** Instructions to follow **
Below is a set of records. Repeat them verbatim without the pictures.

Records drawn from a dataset
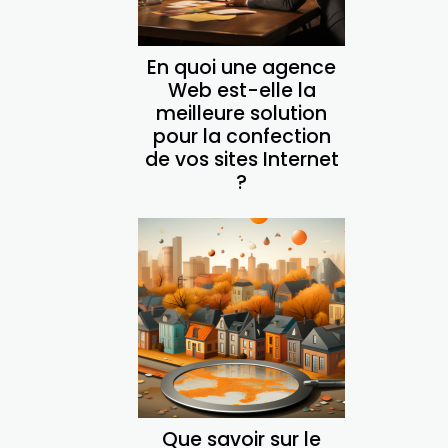
En quoi une agence
Web est-elle la
meilleure solution
pour la confection
de vos sites Internet
?
Que savoir sur le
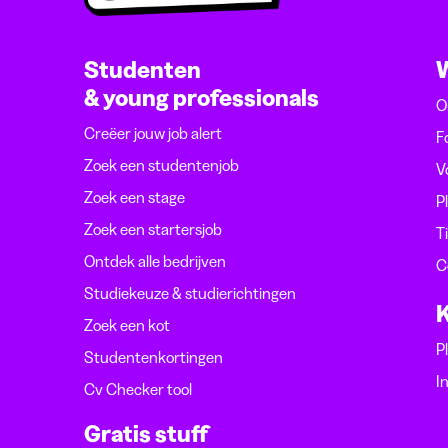
Studenten
& young professionals
O
Creëer jouw job alert
F
Zoek een studentenjob
V
Zoek een stage
P
Zoek een startersjob
T
Ontdek alle bedrijven
C
Studiekeuze & studierichtingen
K
Zoek een kot
P
Studentenkortingen
I
Cv Checker tool
Gratis stuff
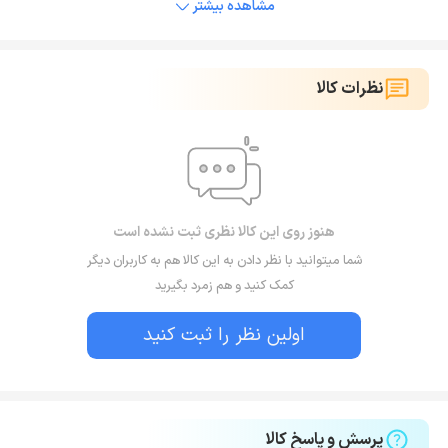
مشاهده بیشتر
نظرات کالا
هنوز روی این کالا نظری ثبت نشده است
شما میتوانید با نظر دادن به این کالا هم به کاربران دیگر
کمک کنید و هم زمرد بگیرید
اولین نظر را ثبت کنید
پرسش و پاسخ کالا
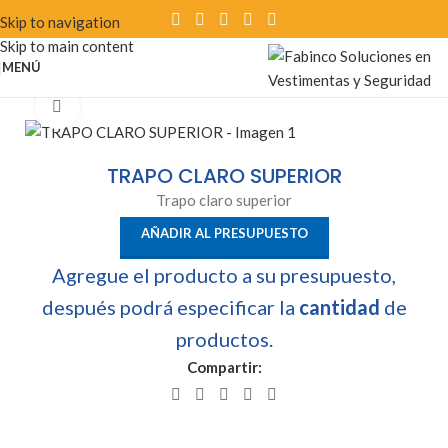
Skip to navigation
Skip to main content
MENÚ
Clic para ampliar
TRAPO CLARO SUPERIOR
Trapo claro superior
AÑADIR AL PRESUPUESTO
Agregue el producto a su presupuesto,
después podrá especificar la
cantidad
de
productos.
Compartir:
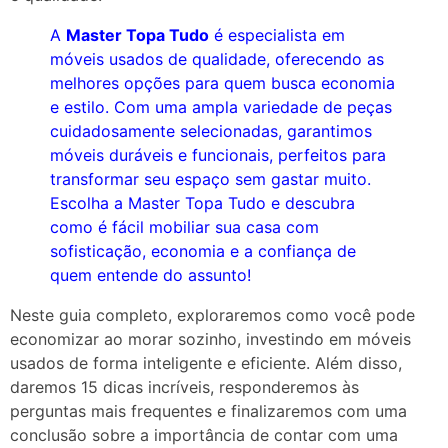
A
Master Topa Tudo
é especialista em
móveis usados de qualidade, oferecendo as
melhores opções para quem busca economia
e estilo. Com uma ampla variedade de peças
cuidadosamente selecionadas, garantimos
móveis duráveis e funcionais, perfeitos para
transformar seu espaço sem gastar muito.
Escolha a Master Topa Tudo e descubra
como é fácil mobiliar sua casa com
sofisticação, economia e a confiança de
quem entende do assunto!
Neste guia completo, exploraremos como você pode
economizar ao morar sozinho, investindo em móveis
usados de forma inteligente e eficiente. Além disso,
daremos 15 dicas incríveis, responderemos às
perguntas mais frequentes e finalizaremos com uma
conclusão sobre a importância de contar com uma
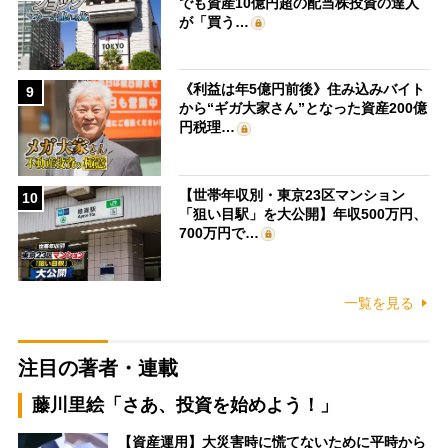
でも資産10億円超の配当株投資の達人
が「買う…
《利益は年5億円前後》住み込みバイト
9
から“ギガ大家さん”となった資産200億
円税理…
【世帯年収別・東京23区マンション
10
「狙い目駅」を大公開】年収500万円、
700万円で…
一覧を見る
注目の著者・連載
藤川里絵「さあ、投資を始めよう！」
【資産運用】大災害時に慌てないために平時から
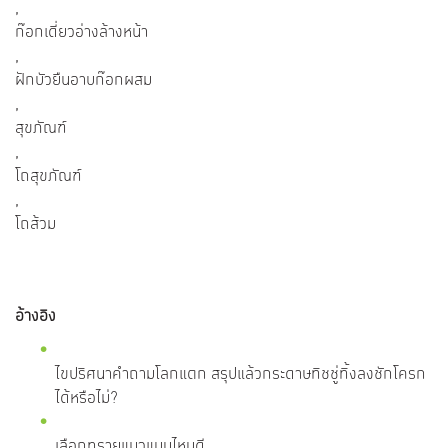
,
ก๊อกเดี่ยวอ่างล้างหน้า
,
ฝักบัวยืนอาบก๊อกผสม
,
สุขภัณฑ์
,
โถสุขภัณฑ์
,
โถส้วม
อ้างอิง
ไขปริศนาคำถามโลกแตก สรุปแล้วกระดาษทิชชู่ทิ้งลงชักโครก
ได้หรือไม่?
เลือกทรายแมวแบบไหนดี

** Answer to this exercise **
En quoi une agence
Web est-elle la
meilleure solution
pour la confection
de vos sites Internet
?
Que savoir sur le
Studenten
& young professionals
O
Creëer jouw job alert
F
Zoek een studentenjob
V
Zoek een stage
P
Zoek een startersjob
T
Ontdek alle bedrijven
C
Studiekeuze & studierichtingen
K
Zoek een kot
P
Studentenkortingen
I
Cv Checker tool
Gratis stuff
مشاهده بیشتر
نظرات کالا
هنوز روی این کالا نظری ثبت نشده است
شما میتوانید با نظر دادن به این کالا هم به کاربران دیگر
کمک کنید و هم زمرد بگیرید
اولین نظر را ثبت کنید
پرسش و پاسخ کالا
Skip to navigation
Skip to main content
MENÚ
Clic para ampliar
TRAPO CLARO SUPERIOR
Trapo claro superior
AÑADIR AL PRESUPUESTO
Agregue el producto a su presupuesto,
después podrá especificar la
cantidad
de
productos.
Compartir:
A
Master Topa Tudo
é especialista em
móveis usados de qualidade, oferecendo as
melhores opções para quem busca economia
e estilo. Com uma ampla variedade de peças
cuidadosamente selecionadas, garantimos
móveis duráveis e funcionais, perfeitos para
transformar seu espaço sem gastar muito.
Escolha a Master Topa Tudo e descubra
como é fácil mobiliar sua casa com
sofisticação, economia e a confiança de
quem entende do assunto!
Neste guia completo, exploraremos como você pode
economizar ao morar sozinho, investindo em móveis
usados de forma inteligente e eficiente. Além disso,
daremos 15 dicas incríveis, responderemos às
perguntas mais frequentes e finalizaremos com uma
conclusão sobre a importância de contar com uma
でも資産10億円超の配当株投資の達人
が「買う…
《利益は年5億円前後》住み込みバイト
9
から“ギガ大家さん”となった資産200億
円税理…
【世帯年収別・東京23区マンション
10
「狙い目駅」を大公開】年収500万円、
700万円で…
一覧を見る
注目の著者・連載
藤川里絵「さあ、投資を始めよう！」
【資産運用】大災害時に慌てないために平時から
,
ก๊อกเดี่ยวอ่างล้างหน้า
,
ฝักบัวยืนอาบก๊อกผสม
,
สุขภัณฑ์
,
โถสุขภัณฑ์
,
โถส้วม
อ้างอิง
ไขปริศนาคำถามโลกแตก สรุปแล้วกระดาษทิชชู่ทิ้งลงชักโครก
ได้หรือไม่?
เลือกทรายแมวแบบไหนดี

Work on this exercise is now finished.